◆ Work instructions
The reply is a verbatim copy of the listing below with its images dropped.

===== Source data

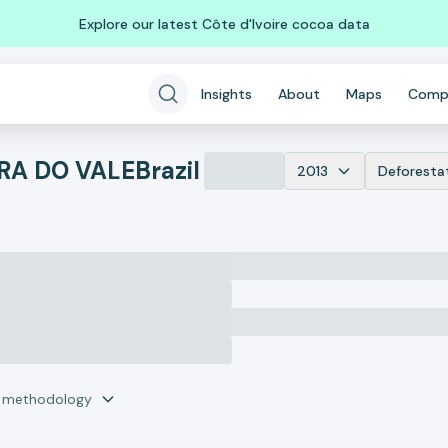
Explore our latest Côte d'Ivoire cocoa data
Insights
About
Maps
Comp
RA DO VALE
Brazil
2013
Deforesta
r methodology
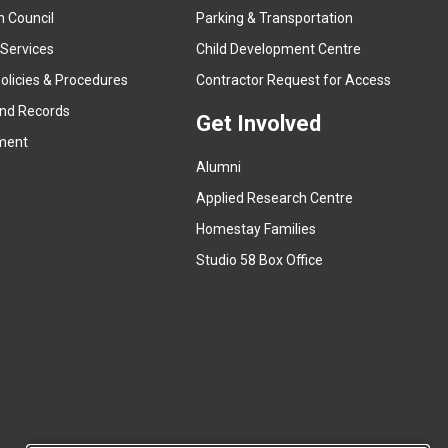
n Council
Parking & Transportation
t
e
 Services
Child Development Centre
r
(
olicies & Procedures
Contractor Request for Access
n
e
and Records
a
Get Involved
x
ment
l
t
l
Alumni
e
i
r
Applied Research Centre
n
n
Homestay Families
k
a
(
Studio 58 Box Office
)
l
e
l
x
i
t
n
e
k
r
)
n
a
l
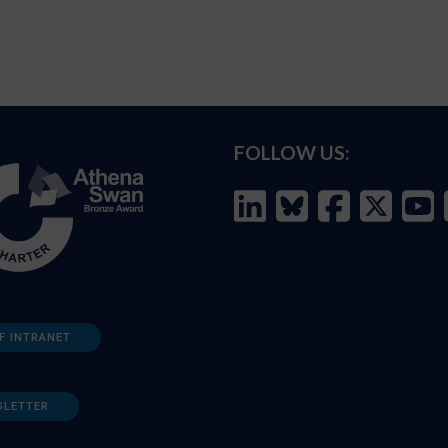
FOLLOW US:
F INTRANET
SLETTER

==========

◆ Expected output
Explore our latest Côte d'Ivoire cocoa data
Insights
About
Maps
Comp
RA DO VALE
Brazil
2013
Deforesta
r methodology
n Council
Parking & Transportation
t
e
 Services
Child Development Centre
r
(
olicies & Procedures
Contractor Request for Access
n
e
and Records
a
Get Involved
x
ment
l
t
l
Alumni
e
i
r
Applied Research Centre
n
n
Homestay Families
k
a
(
Studio 58 Box Office
)
l
e
l
x
i
t
n
e
k
r
)
n
a
l
FOLLOW US:
F INTRANET
SLETTER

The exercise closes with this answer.